■ PROBLEM TO WORK ON ■
In your copy, include every line of the records exactly and no picture at all.

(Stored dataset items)
:::::

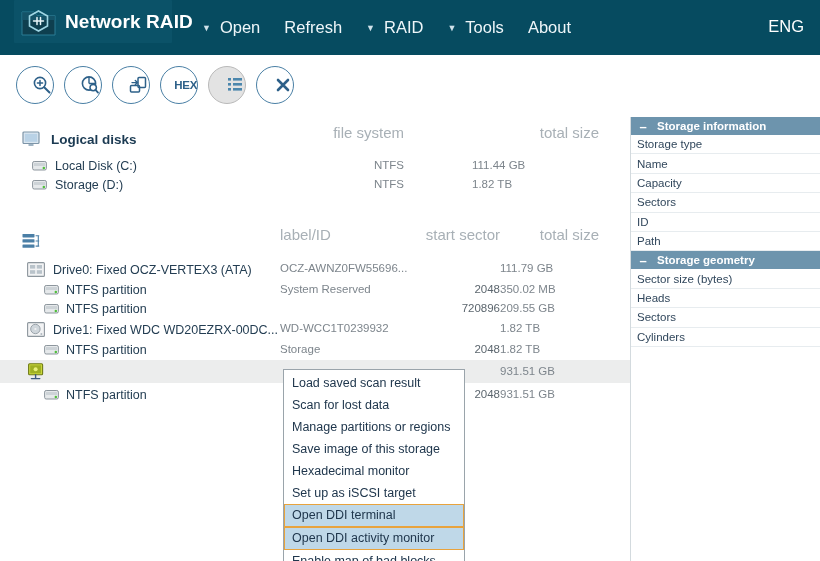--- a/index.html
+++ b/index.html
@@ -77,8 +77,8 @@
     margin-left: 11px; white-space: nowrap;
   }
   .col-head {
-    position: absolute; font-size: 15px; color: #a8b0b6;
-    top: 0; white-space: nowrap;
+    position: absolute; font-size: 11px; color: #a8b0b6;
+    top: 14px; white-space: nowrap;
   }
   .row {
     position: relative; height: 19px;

:::::

■ RESPONSE TO THIS TASK ■
--- a/index.html
+++ b/index.html
@@ -77,8 +77,8 @@
     margin-left: 11px; white-space: nowrap;
   }
   .col-head {
-    position: absolute; font-size: 15px; color: #a8b0b6;
-    top: 0; white-space: nowrap;
+    position: absolute; font-size: 11px; color: #a8b0b6;
+    top: 14px; white-space: nowrap;
   }
   .row {
     position: relative; height: 19px;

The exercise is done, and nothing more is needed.